Montgomery was an interesting choice considering that the UCC is one of the most theologically and socially progressive denominations in the United States. Indeed, because of Alabama’s draconian and restrictive anti-abortion laws, some of our folks decided to boycott this meeting. But I went and I am glad I did, because I discovered that 21st century Montgomery has chosen honestly to confront its painful and brutal history and to tell the truth about slavery and the violent decades after slavery.
In downtown Montgomery are the Legacy Museum and the National Memorial for Peace and Justice. Both venues dramatically illustrate people’s experience of slavery and the deadly violence perpetuated against the African-American community for generations. In the National Memorial there are literally hundreds of hanging blocks of concrete, each representing one county in one state, with a list of those known to have been lynched in that county. Interestingly, there are blocks representing counties in northern states as well. There are chilling photos of people, many with children, laughing and eating box lunches as black men are being lynched. And not just men. There are names of women and children on those blocks as well. To walk through those corridors of hanging concrete blocks was a painful and sobering experience. But I should add that such a powerful and honest exhibit in a place like Montgomery was also a sign of hope. Perhaps human history truly can move in the direction of justice and truth, in spite of so much evidence to the contrary. I am sure that many in Montgomery would insist that there is still such a long way to go, but at least an honest effort is being made.
A second Montgomery reflection: I asked a member of the hotel housekeeping staff where I might find some authentic southern food. Without hesitation she answered, “Simply Southern.” And simple it was. Paper plates and plastic utensils. You went up to the counter to make your order. But there it was, right in front of you: fried chicken, mashed potatoes and gravy, fried okra, squash casserole, mac and cheese, and banana pudding with vanilla wafers. Oh, and I can’t forget the pecan pie and sweet tea. And oh my goodness, it was all wonderful! Perhaps I have tasted better fried chicken, but I can’t remember when. I was halfway through my meal before I realized I was the only white face in the restaurant. But it really didn’t seem to matter. We were all focused on the food. Actually, people couldn’t have been kinder. Folks around me seemed to understand that I was not from Montgomery. I wonder how they knew?

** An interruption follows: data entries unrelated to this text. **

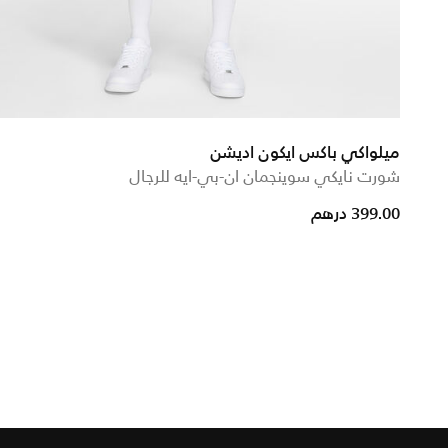
ميلواكي باكس ايكون اديشن
شورت نايكي سوينجمان ان-بي-ايه للرجال
399.00 درهم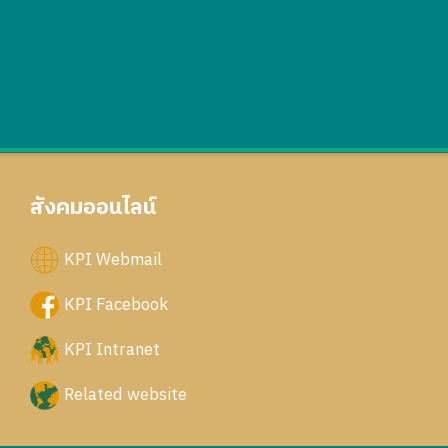
สังคมออนไลน์
KPI Webmail
KPI Facebook
KPI Intranet
Related website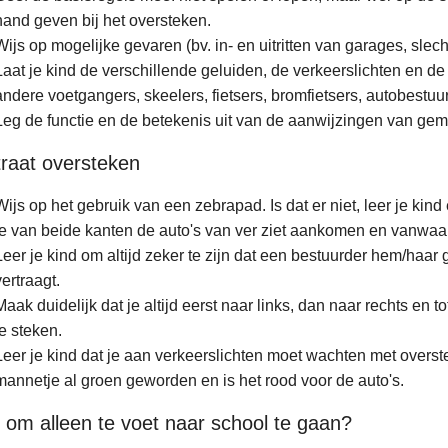
hand geven bij het oversteken.
Wijs op mogelijke gevaren (bv. in- en uitritten van garages, slec
Laat je kind de verschillende geluiden, de verkeerslichten en 
andere voetgangers, skeelers, fietsers, bromfietsers, autobestuurd
Leg de functie en de betekenis uit van de aanwijzingen van gema
traat oversteken
Wijs op het gebruik van een zebrapad. Is dat er niet, leer je ki
je van beide kanten de auto's van ver ziet aankomen en vanwaar 
Leer je kind om altijd zeker te zijn dat een bestuurder hem/haar 
vertraagt.
Maak duidelijk dat je altijd eerst naar links, dan naar rechts en 
te steken.
Leer je kind dat je aan verkeerslichten moet wachten met oversteke
mannetje al groen geworden en is het rood voor de auto's.
 om alleen te voet naar school te gaan?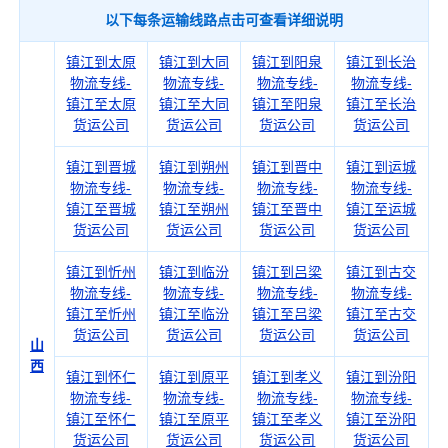
以下每条运输线路点击可查看详细说明
镇江到太原
镇江到大同
镇江到阳泉
镇江到长治
物流专线-
物流专线-
物流专线-
物流专线-
镇江至太原
镇江至大同
镇江至阳泉
镇江至长治
货运公司
货运公司
货运公司
货运公司
镇江到晋城
镇江到朔州
镇江到晋中
镇江到运城
物流专线-
物流专线-
物流专线-
物流专线-
镇江至晋城
镇江至朔州
镇江至晋中
镇江至运城
货运公司
货运公司
货运公司
货运公司
镇江到忻州
镇江到临汾
镇江到吕梁
镇江到古交
物流专线-
物流专线-
物流专线-
物流专线-
镇江至忻州
镇江至临汾
镇江至吕梁
镇江至古交
货运公司
货运公司
货运公司
货运公司
山
西
镇江到怀仁
镇江到原平
镇江到孝义
镇江到汾阳
物流专线-
物流专线-
物流专线-
物流专线-
镇江至怀仁
镇江至原平
镇江至孝义
镇江至汾阳
货运公司
货运公司
货运公司
货运公司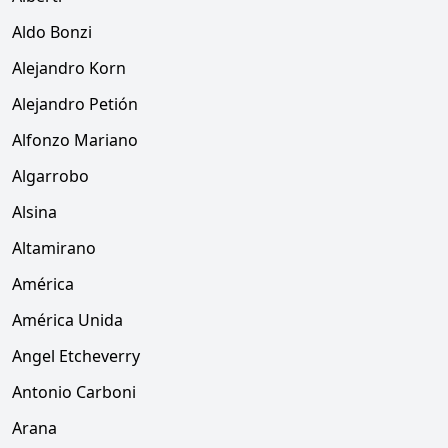
Aldo Bonzi
Alejandro Korn
Alejandro Petión
Alfonzo Mariano
Algarrobo
Alsina
Altamirano
América
América Unida
Angel Etcheverry
Antonio Carboni
Arana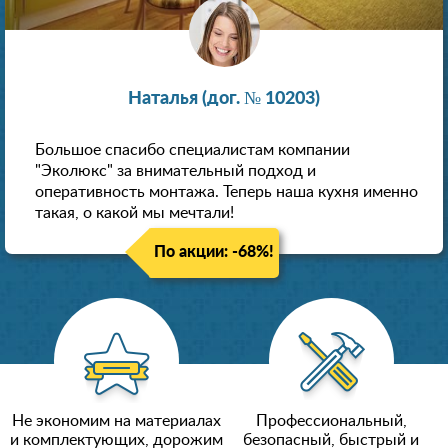
Наталья (дог. № 10203)
Большое спасибо специалистам компании
"Эколюкс" за внимательный подход и
оперативность монтажа. Теперь наша кухня именно
такая, о какой мы мечтали!
По акции: -68%!
Не экономим на материалах
Профессиональный,
и комплектующих, дорожим
безопасный, быстрый и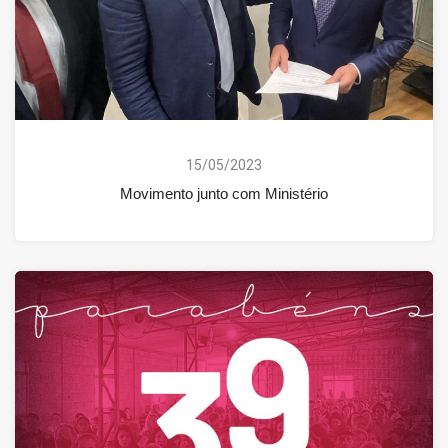
15/05/2023
Movimento junto com Ministério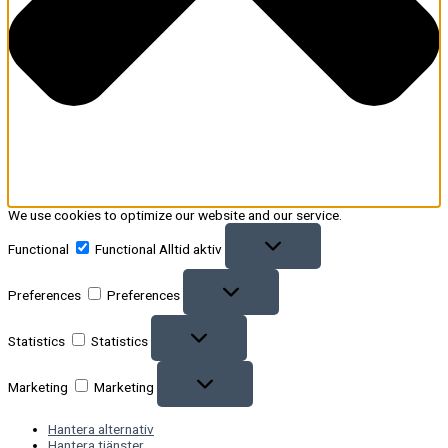
We use cookies to optimize our website and our service.
Functional
Functional
Alltid aktiv
Preferences
Preferences
Statistics
Statistics
Marketing
Marketing
Hantera alternativ
Hantera tjänster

I found that kindness everywhere I went. People, black and white, seemed to go out of their way to be gracious and helpful. There was a level of civility that I don’t always see in California. Now I don’t want to go too far with this. I’m sure there are plenty of people in Montgomery quite capable of being mean and uncivil. But it sure seemed to me that many folks there are working hard to replace the hatred and violence of the past with a new ethic of understanding and kindness. I hope that is true. I choose to believe it is true. For a few days in deep red state Alabama, I was able to lay aside my pessimism and dare to believe that change truly is possible.
By the way, as I was driving around Montgomery, I found myself behind a car with a rainbow flag bumper sticker. You just never know when and where amazing grace might happen!
The Rev. Gene Nelson is the retired pastor of Sebastopol Community Church.